### Work request
From the records below, extract all the text exactly and leave the images behind.

Dataset entries
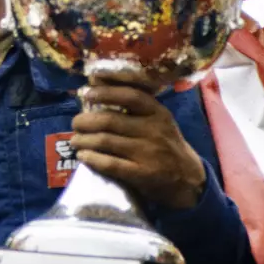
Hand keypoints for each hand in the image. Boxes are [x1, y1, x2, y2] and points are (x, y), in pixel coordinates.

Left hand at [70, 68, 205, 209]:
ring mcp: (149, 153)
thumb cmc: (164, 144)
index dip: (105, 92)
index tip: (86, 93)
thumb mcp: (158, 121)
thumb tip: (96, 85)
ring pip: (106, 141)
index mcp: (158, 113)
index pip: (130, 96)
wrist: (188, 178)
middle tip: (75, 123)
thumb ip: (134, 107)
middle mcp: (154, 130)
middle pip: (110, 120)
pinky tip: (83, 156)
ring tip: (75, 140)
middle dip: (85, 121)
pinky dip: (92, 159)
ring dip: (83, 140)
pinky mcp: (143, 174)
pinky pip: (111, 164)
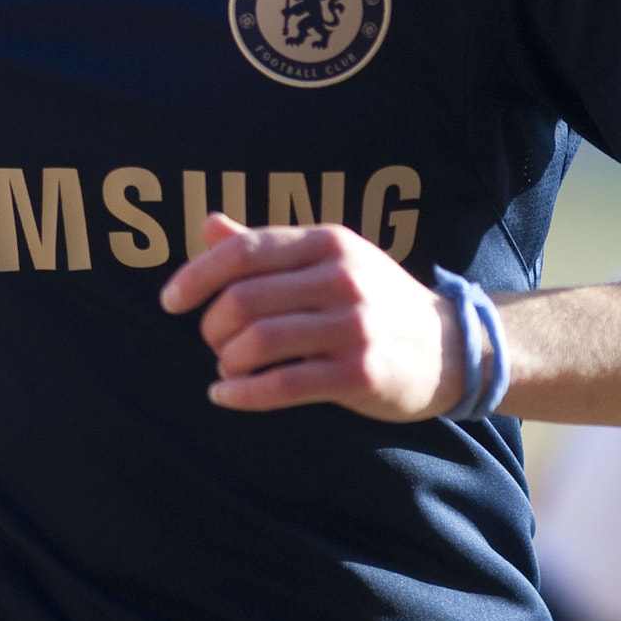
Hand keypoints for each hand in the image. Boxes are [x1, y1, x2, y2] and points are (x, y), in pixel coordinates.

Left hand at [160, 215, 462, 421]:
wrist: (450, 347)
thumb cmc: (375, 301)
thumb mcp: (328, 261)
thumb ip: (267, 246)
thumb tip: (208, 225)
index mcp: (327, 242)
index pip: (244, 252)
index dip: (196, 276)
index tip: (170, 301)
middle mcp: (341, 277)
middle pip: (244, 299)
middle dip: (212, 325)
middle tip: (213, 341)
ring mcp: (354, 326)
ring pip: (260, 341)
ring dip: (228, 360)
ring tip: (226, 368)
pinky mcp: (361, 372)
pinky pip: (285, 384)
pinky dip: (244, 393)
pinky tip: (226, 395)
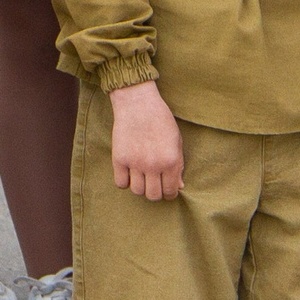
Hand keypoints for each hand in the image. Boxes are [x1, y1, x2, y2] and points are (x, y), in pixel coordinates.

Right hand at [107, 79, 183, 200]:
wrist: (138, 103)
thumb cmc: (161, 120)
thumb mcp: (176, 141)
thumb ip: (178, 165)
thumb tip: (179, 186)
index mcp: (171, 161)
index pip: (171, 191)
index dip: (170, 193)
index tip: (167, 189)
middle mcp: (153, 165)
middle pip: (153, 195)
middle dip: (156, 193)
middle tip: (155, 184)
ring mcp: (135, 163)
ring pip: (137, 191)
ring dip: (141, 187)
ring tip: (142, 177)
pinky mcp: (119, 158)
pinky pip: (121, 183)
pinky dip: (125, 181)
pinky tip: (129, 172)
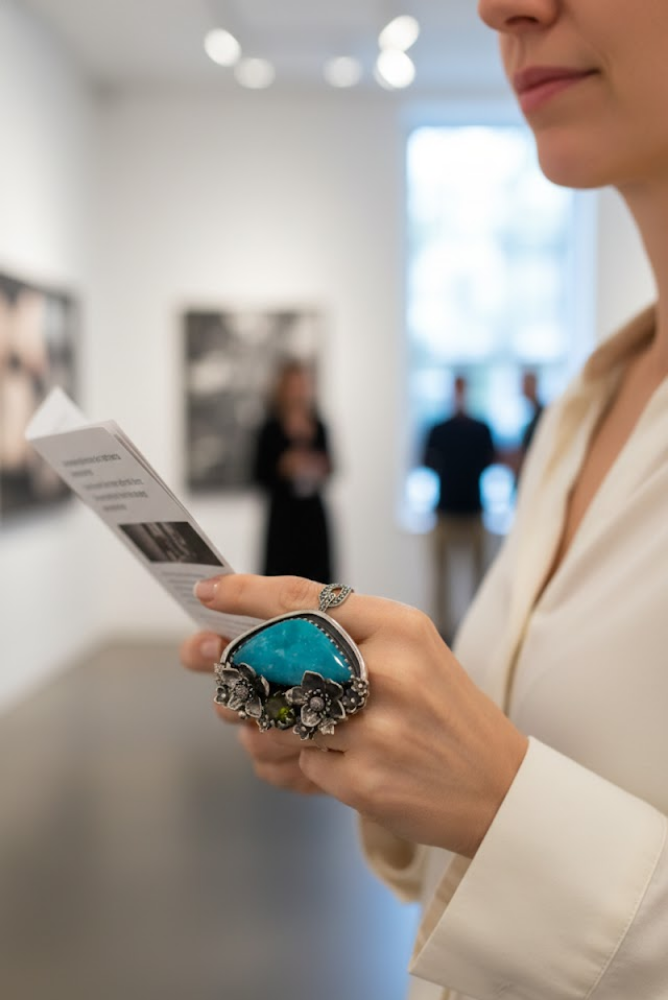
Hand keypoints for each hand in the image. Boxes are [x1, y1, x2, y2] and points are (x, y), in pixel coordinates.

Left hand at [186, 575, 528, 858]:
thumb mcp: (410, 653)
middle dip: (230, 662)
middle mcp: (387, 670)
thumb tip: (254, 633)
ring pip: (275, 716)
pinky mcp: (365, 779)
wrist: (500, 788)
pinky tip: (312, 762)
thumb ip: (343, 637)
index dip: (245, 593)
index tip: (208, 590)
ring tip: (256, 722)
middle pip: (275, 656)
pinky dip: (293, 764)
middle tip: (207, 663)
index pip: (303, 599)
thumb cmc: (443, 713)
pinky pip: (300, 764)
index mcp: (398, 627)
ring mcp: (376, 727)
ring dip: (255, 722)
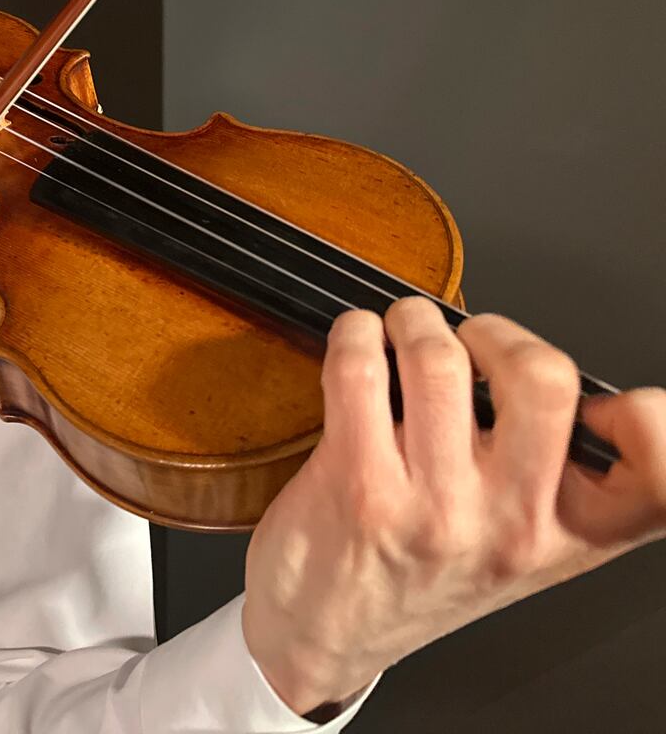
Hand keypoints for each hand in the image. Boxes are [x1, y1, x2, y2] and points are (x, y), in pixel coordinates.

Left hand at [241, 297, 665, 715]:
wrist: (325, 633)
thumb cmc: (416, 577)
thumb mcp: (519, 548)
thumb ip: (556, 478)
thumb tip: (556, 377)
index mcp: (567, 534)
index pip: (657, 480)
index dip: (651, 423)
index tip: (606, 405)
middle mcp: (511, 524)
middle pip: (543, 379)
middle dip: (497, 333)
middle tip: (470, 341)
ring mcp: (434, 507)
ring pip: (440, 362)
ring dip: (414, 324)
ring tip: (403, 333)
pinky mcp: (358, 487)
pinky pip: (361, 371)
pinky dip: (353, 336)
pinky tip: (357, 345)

### Response below
Hand keypoints for each hand in the image. Boxes are [x1, y1, x2, y2] and points are (x, y), in pixel coordinates.

Left hand at [70, 68, 205, 209]:
ring mcp: (149, 153)
thumb cmc: (164, 144)
index dip: (105, 92)
index tip: (86, 93)
thumb mcp: (158, 121)
thumb tip: (96, 85)
ring pip: (106, 141)
index mcp: (158, 113)
index pip: (130, 96)
wrist: (188, 178)
middle tip: (75, 123)
thumb ip: (134, 107)
middle mcp: (154, 130)
middle pip: (110, 120)
pinky tip: (83, 156)
ring tip: (75, 140)
middle dip: (85, 121)
pinky dip: (92, 159)
ring dip: (83, 140)
pinky mcp: (143, 174)
pinky pip: (111, 164)
Hand keypoints for each hand in the image. Boxes are [x1, y1, x2, y2] and points are (x, y), in pixel coordinates.

Left hand at [160, 215, 462, 421]:
wrist: (450, 347)
thumb cmc: (375, 301)
thumb mcp: (328, 261)
thumb ip: (267, 246)
thumb tip: (208, 225)
index mcp: (327, 242)
index pip: (244, 252)
index dip: (196, 276)
index tip: (170, 301)
middle mcp: (341, 277)
middle pip: (244, 299)
middle dip: (212, 325)
middle tip: (213, 341)
ring mcp: (354, 326)
ring pip: (260, 341)
ring dip: (228, 360)
ring tip: (226, 368)
pinky mcp: (361, 372)
pinky pip: (285, 384)
pinky dip: (244, 393)
pinky tip: (226, 395)
Hand keypoints for each hand in the image. Boxes are [x1, y1, x2, y2] and points are (x, y), in pixel coordinates.

Right hand at [107, 79, 183, 200]:
wrist: (138, 103)
thumb cmc: (161, 120)
thumb mcp: (176, 141)
thumb ip: (178, 165)
thumb tip: (179, 186)
index mcp: (171, 161)
index pip: (171, 191)
index dip: (170, 193)
index tip: (167, 189)
middle mcp: (153, 165)
middle pip: (153, 195)
middle dip: (156, 193)
middle tip: (155, 184)
ring mcp: (135, 163)
ring pip: (137, 191)
ring dip: (141, 187)
ring tip: (142, 177)
pinky mcp: (119, 158)
pinky pip: (121, 183)
pinky dip: (125, 181)
pinky tip: (129, 172)
Hand keypoints for each hand in the image. Boxes are [x1, y1, x2, y2] and points are (x, y), in pixel coordinates.

Left hand at [186, 575, 528, 858]:
thumb mcp: (410, 653)
middle dip: (230, 662)
middle mcp: (387, 670)
thumb tip: (254, 633)
ring pip: (275, 716)
pinky mcp: (365, 779)
wrist: (500, 788)
pinky tip: (312, 762)
thumb ip: (343, 637)
index dip: (245, 593)
index tip: (208, 590)
ring tip: (256, 722)
middle pip: (275, 656)
pinky dip: (293, 764)
middle tip: (207, 663)
index pip: (303, 599)
thumb cmc: (443, 713)
pinky pip: (300, 764)
index mcp: (398, 627)
ring mcp: (376, 727)
ring dip: (255, 722)
Hand keypoints for each hand in the image. Boxes are [x1, y1, x2, y2] and points are (x, y), in pixel coordinates.

Left hand at [241, 297, 665, 715]:
wrist: (325, 633)
thumb cmc: (416, 577)
thumb mcp: (519, 548)
thumb ip: (556, 478)
thumb tip: (556, 377)
index mcp: (567, 534)
index pip: (657, 480)
index dip: (651, 423)
index tip: (606, 405)
middle mcp: (511, 524)
middle pip: (543, 379)
middle dip: (497, 333)
middle tip: (470, 341)
ring mcp: (434, 507)
ring pip: (440, 362)
ring dip: (414, 324)
ring tip: (403, 333)
pinky mcp: (358, 487)
pinky pip: (361, 371)
pinky dip: (353, 336)
pinky tip: (357, 345)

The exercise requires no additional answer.